The first change would be to implement district-based elections. The city was already committed to transitioning to district-based elections earlier this year, but suspended the transition due to impacts on public gatherings from the COVID-19 pandemic. We already elect our College of the Canyons trustees, local school board governing members, and SCV Water Agency board of directors with district-based elections. This would allow residents the opportunity to vote for someone who represents their interests and community, boosting voter engagement and participation, and would focus the field of candidates that they would choose from. I hope that this new council will resume the process of transitioning to district-based elections for 2022.

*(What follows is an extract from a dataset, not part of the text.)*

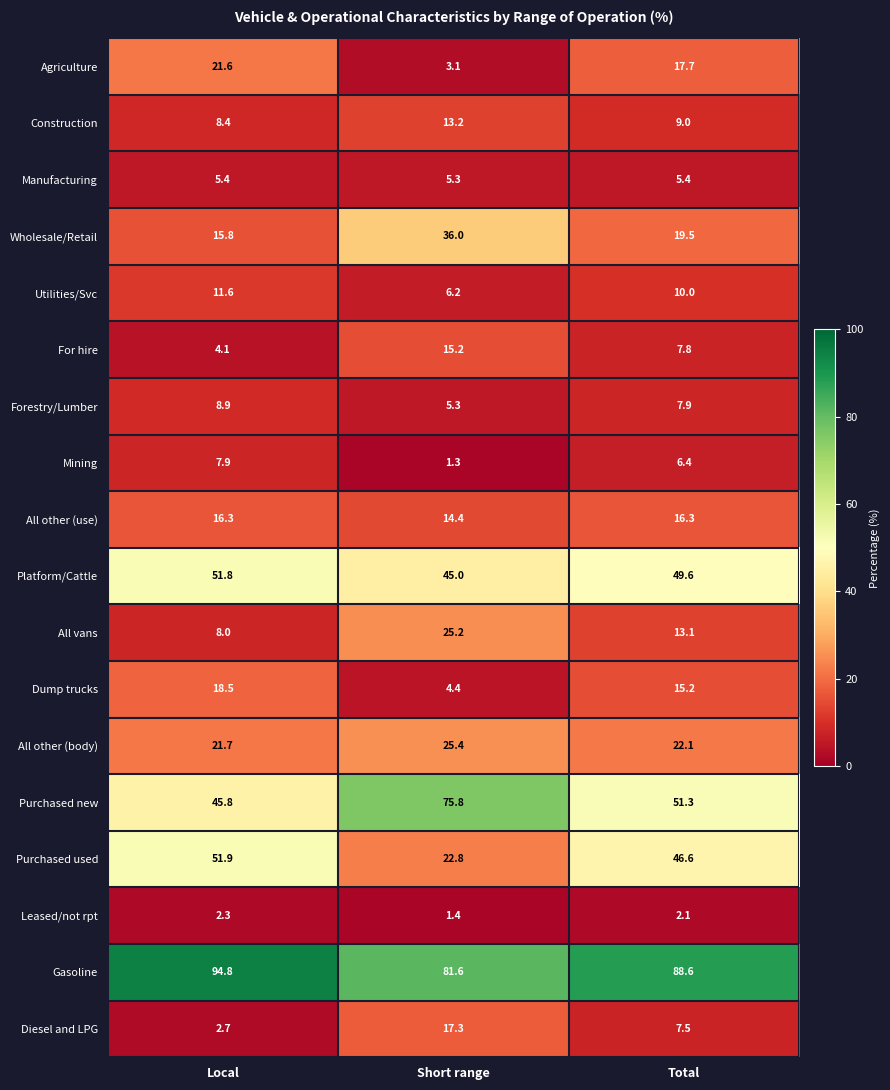

What is the total value across all series at Total?

396.1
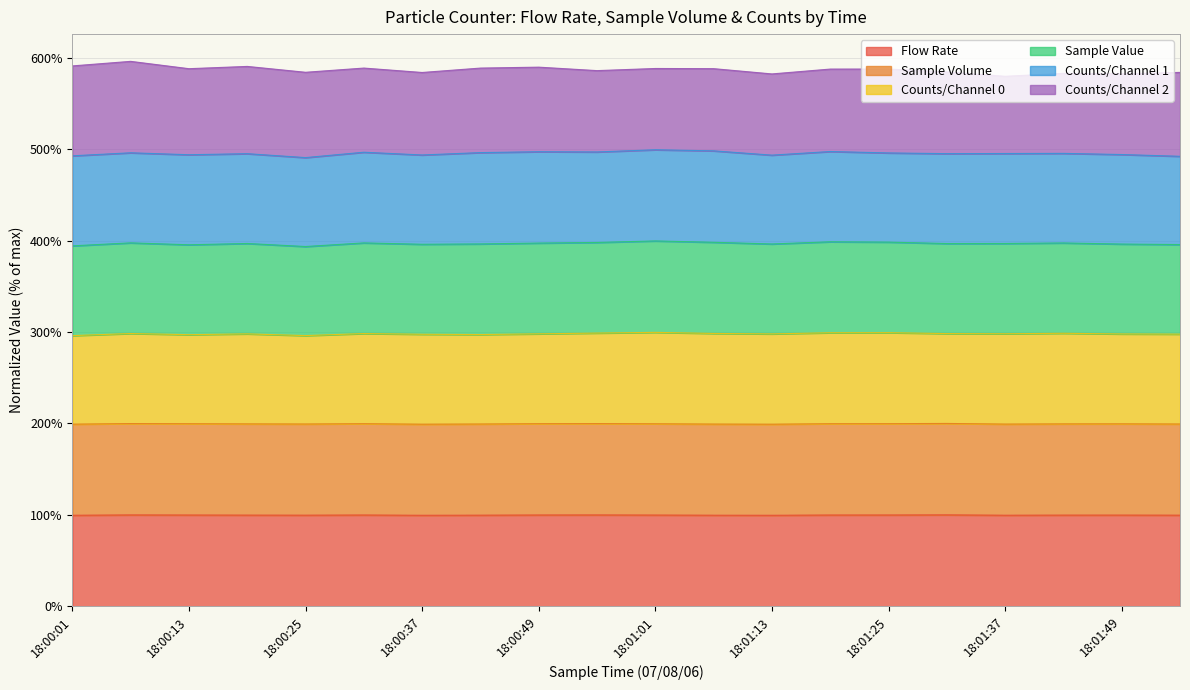

Which label corresponds to the largest value in the chart?

18:01:01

Second, City Council candidates could compete in the primary elections to determine who would be on the ballot in the general election in November. This would mean that voters would be casting their vote for a candidate in the general election who had a significant chance of winning, and would again focus the field of candidates that they would be selecting from. This solution does have the added complication of making campaigns longer and more expensive, since candidates would have to compete in the primary and general elections. Unfortunately, this would make the process less accessible for first-time candidates, and therefore not a good solution for our city.
Finally, the city could implement ranked-choice voting for City Council elections. Ranked-choice voting allows voters to rank as many candidates as they want in order of choice — first, second, third, and so on. All first choices are counted, and if a candidate has a majority, then they win, just like any other election. However if nobody has a majority, the candidate with the fewest votes is eliminated, and those voters have their ballot instantly count for their next choice. This process continues until a candidate receives a majority of votes and is declared the winner. Maine uses ranked-choice voting for presidential and state-level elections, and five other states have already chosen to implement it for their elections as well.
The decisions made by the council have a huge impact on our daily lives, from deciding how we are policed to addressing the impacts of the pandemic. And yet, our current system for electing them is clearly not resulting in candidates with a broad base of support in our city, and that needs to be changed.
I believe any of these possible changes could lead to a more representative and responsive local government, and some more than others. The truth though, is that none of them will be implemented without you getting involved and making your voice heard.